Twister [29] supports iterative computations of the type needed in clustering and MDS [23]. This programming paradigm is attractive as Twister supports all phases of the pipeline in Figure 1 with performance that is better or comparable to the basic MapReduce and on large enough problems similar to MPI for the iterative cases where basic MapReduce is inadequate. The current Twister system is just a prototype and further research will focus on scalability and fault tolerance. The key idea is to combine the fault tolerance and flexibility of MapReduce with the performance of MPI.

The current Twister, shown in Figure 4, is a distributed in-memory MapReduce runtime optimized for iterative MapReduce computations. It reads data from local disks of the worker nodes and handles the intermediate data in distributed memory of the worker nodes. All communication and data transfers are handled via a Publish/Subscribe messaging infrastructure. Twister comprises three main entities: (i) Twister Driver or Client that drives the entire MapReduce computation, (ii) Twister Daemon running on every worker node, and (iii) the broker network.
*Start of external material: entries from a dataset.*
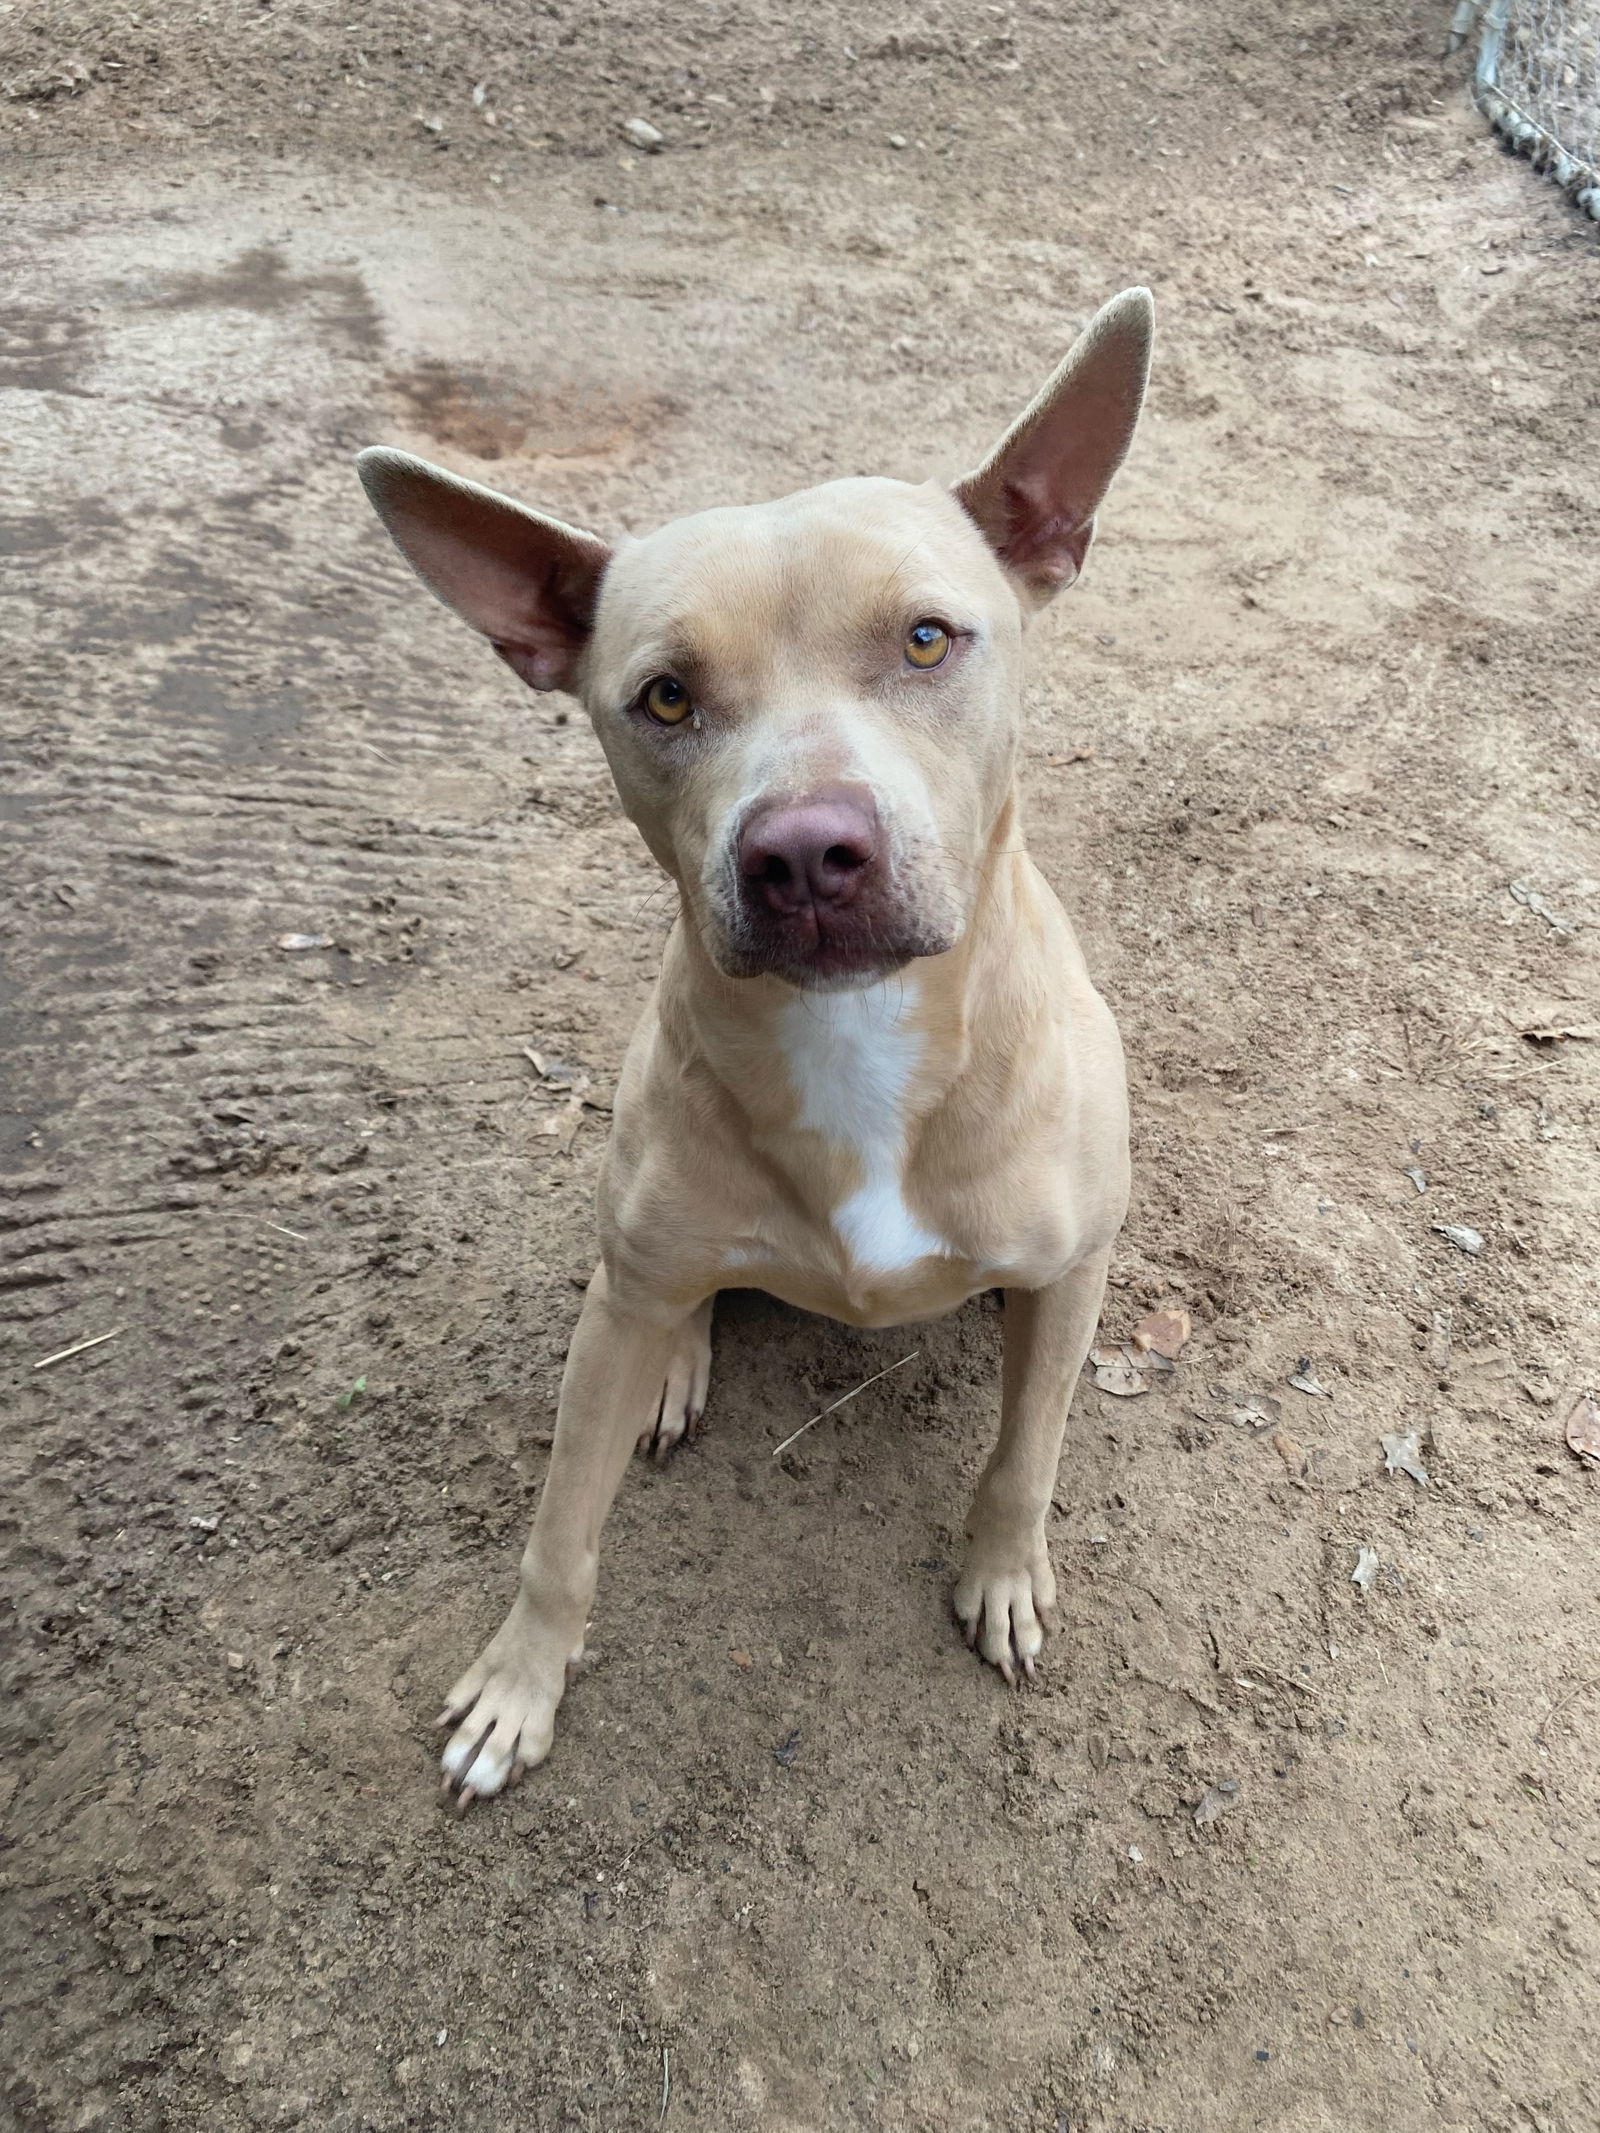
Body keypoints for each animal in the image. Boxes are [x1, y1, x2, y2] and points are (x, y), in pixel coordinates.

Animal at [356, 292, 1152, 1808]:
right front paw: (519, 1685)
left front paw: (1002, 1577)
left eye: (926, 640)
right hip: (634, 1258)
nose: (803, 853)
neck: (856, 1040)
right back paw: (675, 1361)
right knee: (665, 1296)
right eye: (664, 698)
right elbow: (559, 1529)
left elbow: (1025, 1451)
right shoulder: (609, 1326)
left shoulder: (1071, 1268)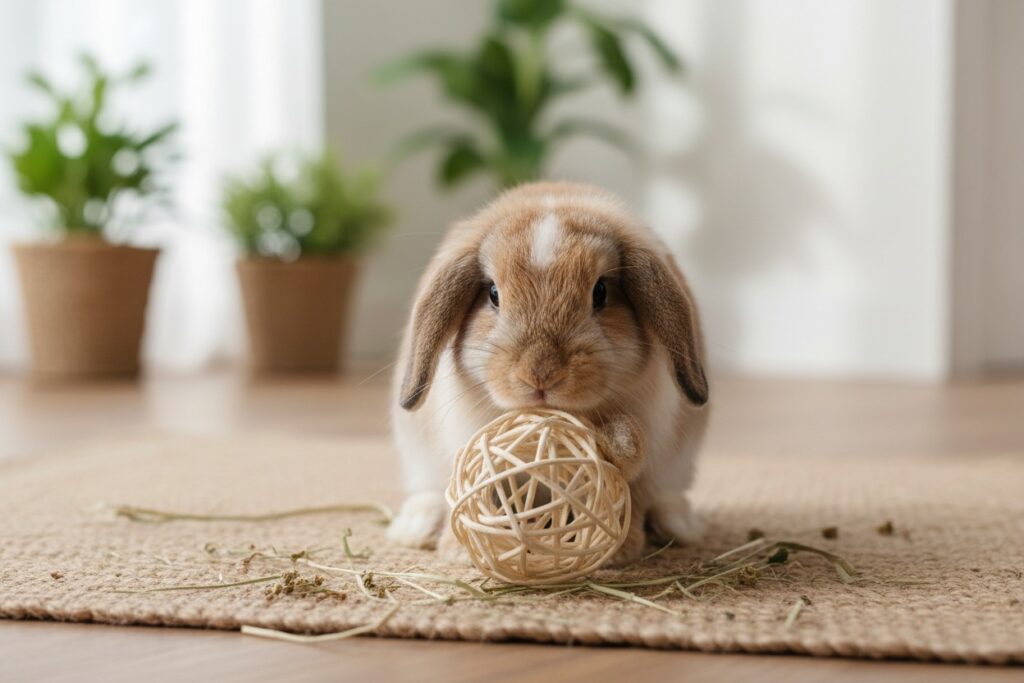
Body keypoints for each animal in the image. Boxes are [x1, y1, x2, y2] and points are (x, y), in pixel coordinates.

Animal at [387, 181, 710, 564]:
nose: (540, 375)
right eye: (493, 293)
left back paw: (679, 524)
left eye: (601, 292)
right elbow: (478, 492)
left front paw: (620, 551)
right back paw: (415, 527)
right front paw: (460, 552)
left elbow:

We present two representative results of our initial analysis of Twister [25, 29] in Figure 5 and 6.

Figure 4
figure 4

Current Twister Prototype

Figure 5
figure 5

Parallel Efficiency of the different parallel runtimes for the Smith Waterman Gotoh algorithm for distance computation

Figure 6
figure 6

Total running time for 20 iterations of PageRank algorithm on ClueWeb data with Twister and Hadoop on 256 cores

We showed “doubly data parallel” (all pairs) application like pairwise distance calculation using Smith Waterman Gotoh algorithm can be implemented with Hadoop, Dyrad, and MPI [30]. Further, Figure 5 shows a classic MapReduce application already studied in Figure 2 and demonstrates that Twister will perform well in this limit, although its iterative extensions are not needed. We use the conventional efficiency defined as T(1)/(pT(p)), where T(p) is runtime on p cores. The results shown in Figure 5 were obtained using 744 cores (31 24-core nodes). Twister outperforms Hadoop because of its faster data communication mechanism and the lower overhead in the static task scheduling. Moreover, in Hadoop each map/reduce task is executed as a separate process, whereas Twister uses a hybrid approach in which the map/reduce tasks assigned to a given daemon are executed within one Java Virtual Machine (JVM). The lower efficiency in DryadLINQ shown in Figure 5 was mainly due to an inefficient task scheduling mechanism used in the initial academic release [21]. We also investigated Twister PageRank performance using a ClueWeb data set [31] collected in January 2009. We built the adjacency matrix using this data set and tested the page rank application using 32 8-core nodes. Figure 6 shows that Twister performs much better than Hadoop on this algorithm [32], which has the iterative structure, for which Twister was designed.

Conclusions

We have shown that MapReduce gives good performance for several applications and is comparable in performance to but easier to use [33] (from its high level support of parallelism) than conventional master-worker approaches, which are automated in Azure with its concept of roles. However many data mining steps cannot efficiently use MapReduce and we propose a hybrid cloud-cluster architecture to link MPI and MapReduce components. We introduced the MapReduce extension Twister [25, 29] to allow a uniform programming paradigm across all processing steps in a pipeline typified by Figure 1.

Methods

We used three major computational infrastructures: Azure, Amazon and FutureGrid. FutureGrid offers a flexible environment for our rigorous benchmarking of virtual machine and "bare-metal" (non-VM) based approaches, and an early prototype of FutureGrid software was used in our initial work. We used four distinct parallel computing paradigms: the master-worker model, MPI, MapReduce and Twister.